For a growing number of organizations, human modeling and simulation software has become an important tool for designing products, processes, and workplaces that are more attuned to the needs of people. The U.S Army, however, is out on point in this area, largely because its people may have the most hazardous workplaces conceivable.

"We've been exploring ways to factor the needs of people into our design process for more than 15 years," says John Lockett, director of the Human Engineering Analysis Tools (HEAT) project at the U.S. Army Research Laboratory's Human Research and Engineering Directorate, Aberdeen, MD. "We used to use 3-D acetate templates of human figures in various poses. The best we could do was to produce a paper blueprint to the same scale as the template poses."

Not necessarily the best way to determine if a crewperson can reach a tank control panel--or bail out through an escape hatch. In response, the lab acquired a human-factors modeling package developed at the University of Pennsylvania and marketed by Transom Technologies Inc. The software, Transom Jack, accurately depicts the dimensions and range of motions of human beings of all shapes and sizes. Like a virtual G.I. Joe, Transom Jack can be placed in all manner of poses and situations. HEAT places Jack representations of soldiers into solid CAD models of armored fighting vehicles.

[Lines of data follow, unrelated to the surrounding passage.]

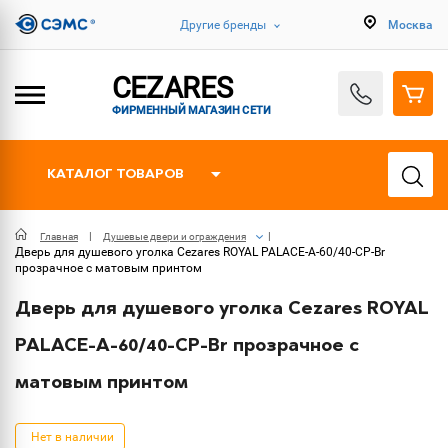
Другие бренды
Москва
CEZARES
ФИРМЕННЫЙ МАГАЗИН СЕТИ
КАТАЛОГ ТОВАРОВ
Главная
Душевые двери и ограждения
Дверь для душевого уголка Cezares ROYAL PALACE-A-60/40-CP-Br
прозрачное с матовым принтом
Дверь для душевого уголка Cezares ROYAL
PALACE-A-60/40-CP-Br прозрачное с
матовым принтом
Нет в наличии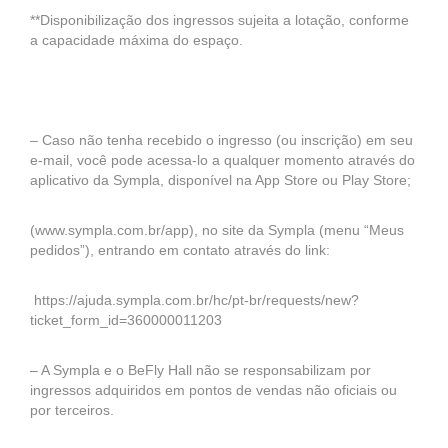
**Disponibilização dos ingressos sujeita a lotação, conforme
a capacidade máxima do espaço.
– Caso não tenha recebido o ingresso (ou inscrição) em seu
e-mail, você pode acessa-lo a qualquer momento através do
aplicativo da Sympla, disponível na App Store ou Play Store;
(www.sympla.com.br/app), no site da Sympla (menu “Meus
pedidos”), entrando em contato através do link:
https://ajuda.sympla.com.br/hc/pt-br/requests/new?
ticket_form_id=360000011203
– A Sympla e o BeFly Hall não se responsabilizam por
ingressos adquiridos em pontos de vendas não oficiais ou
por terceiros.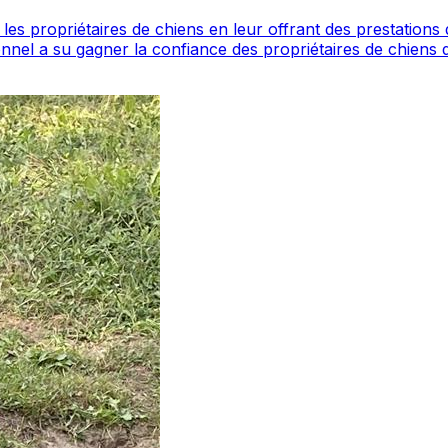
étaires de chiens en leur offrant des prestations de garde et de s
la confiance des propriétaires de chiens de la région. Découvrez ses prestation
hme des pattes est un professionnel du service canin situé à Vienne. No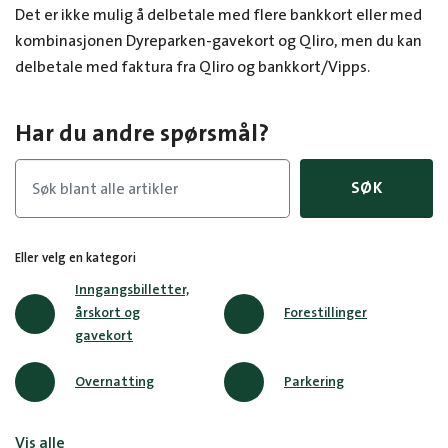
Det er ikke mulig å delbetale med flere bankkort eller med
kombinasjonen Dyreparken-gavekort og Qliro, men du kan
delbetale med faktura fra Qliro og bankkort/Vipps.
Har du andre spørsmål?
SØK
Eller velg en kategori
Inngangsbilletter,
årskort og
Forestillinger
gavekort
Overnatting
Parkering
Vis alle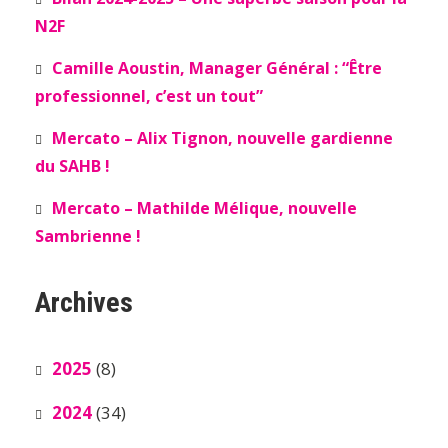
N2F
Camille Aoustin, Manager Général : “Être
professionnel, c’est un tout”
Mercato – Alix Tignon, nouvelle gardienne
du SAHB !
Mercato – Mathilde Mélique, nouvelle
Sambrienne !
Archives
2025
(8)
2024
(34)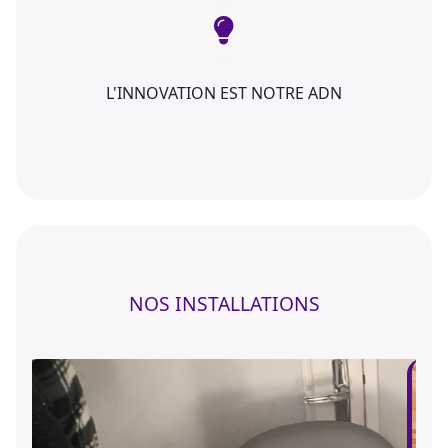
L'INNOVATION EST NOTRE ADN
NOS INSTALLATIONS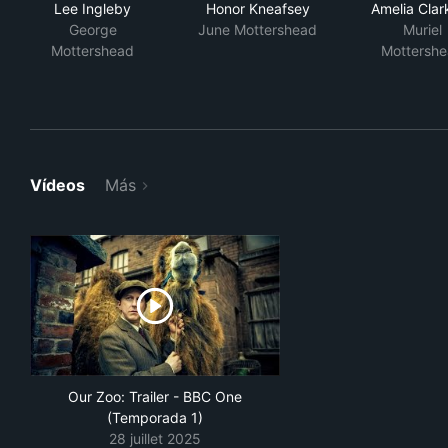
Lee Ingleby
Honor Kneafsey
Amelia Clar
George
June Mottershead
Muriel
Mottershead
Mottersh
Vídeos
Más
Our Zoo: Trailer - BBC One
(Temporada 1)
28 juillet 2025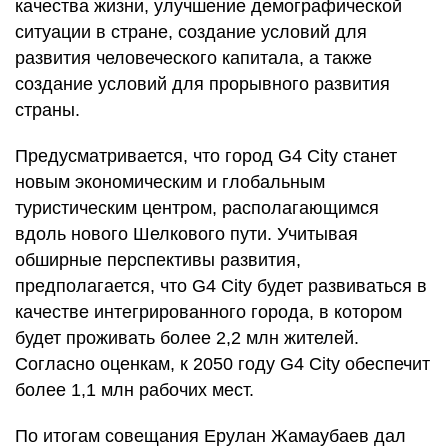
качества жизни, улучшение демографической
ситуации в стране, создание условий для
развития человеческого капитала, а также
создание условий для прорывного развития
страны.
Предусматривается, что город G4 City станет
новым экономическим и глобальным
туристическим центром, располагающимся
вдоль нового Шелкового пути. Учитывая
обширные перспективы развития,
предполагается, что G4 City будет развиваться в
качестве интегрированного города, в котором
будет проживать более 2,2 млн жителей.
Согласно оценкам, к 2050 году G4 City обеспечит
более 1,1 млн рабочих мест.
По итогам совещания Ерулан Жамаубаев дал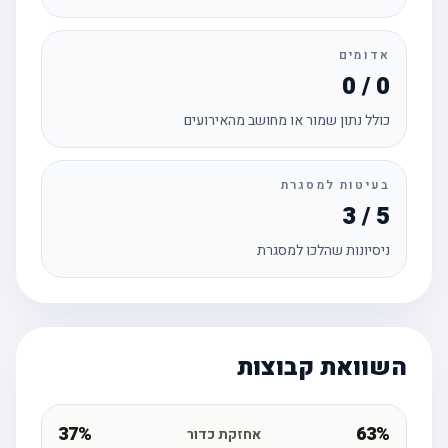
אדומים
0 / 0
כולל נתון שמור או מחושב מהאירועים
בעיטות למסגרת
3 / 5
ניסיונות שהלכו למסגרת
השוואת קבוצות
37%
63%
אחזקת כדור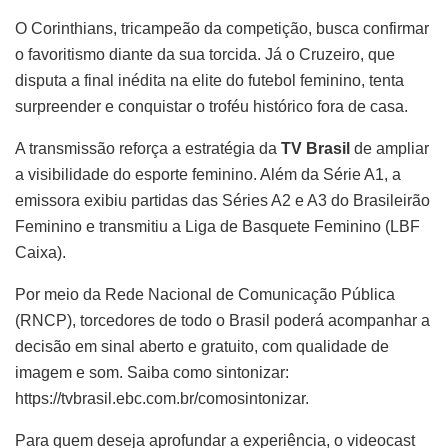
O Corinthians, tricampeão da competição, busca confirmar
o favoritismo diante da sua torcida. Já o Cruzeiro, que
disputa a final inédita na elite do futebol feminino, tenta
surpreender e conquistar o troféu histórico fora de casa.
A transmissão reforça a estratégia da
TV Brasil
de ampliar
a visibilidade do esporte feminino. Além da Série A1, a
emissora exibiu partidas das Séries A2 e A3 do Brasileirão
Feminino e transmitiu a Liga de Basquete Feminino (LBF
Caixa).
Por meio da Rede Nacional de Comunicação Pública
(RNCP), torcedores de todo o Brasil poderá acompanhar a
decisão em sinal aberto e gratuito, com qualidade de
imagem e som. Saiba como sintonizar:
https://tvbrasil.ebc.com.br/comosintonizar.
Para quem deseja aprofundar a experiência, o videocast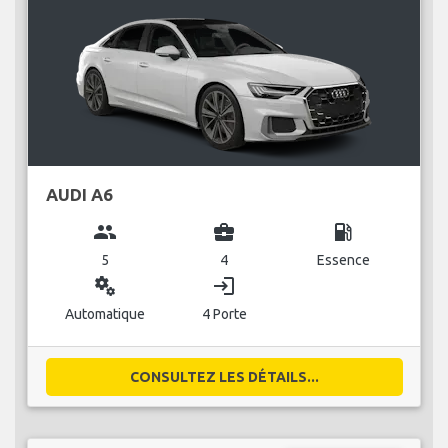
AUDI A6
group
business_center
local_gas_station
5
4
Essence
miscellaneous_services
login
Automatique
4 Porte
CONSULTEZ LES DÉTAILS...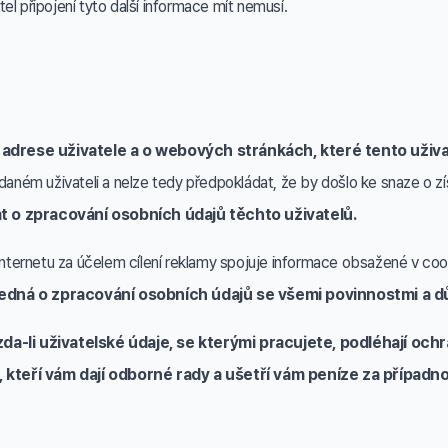
l připojení tyto další informace mít nemusí.
drese uživatele a o webových stránkách, které tento uživate
daném uživateli a nelze tedy předpokládat, že by došlo ke snaze o zí
t o zpracování osobních údajů těchto uživatelů.
 internetu za účelem cílení reklamy spojuje informace obsažené v coo
edná o zpracování osobních údajů se všemi povinnostmi a d
 zda-li uživatelské údaje, se kterými pracujete, podléhají oc
 kteří vám dají odborné rady a ušetří vám peníze za případn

The lab currently has five seats of Jack running on various SGI workstations. Lockett's team works with several contractors, including General Dynamics and FMC, trying to insert human factors concerns into the development of army equipment and vehicles. "It's absolutely critical that we're working with models that reflect the physical characteristics of our soldiers," Lockett explains. "Jack allows us to define figures with detailed anthropotetric data."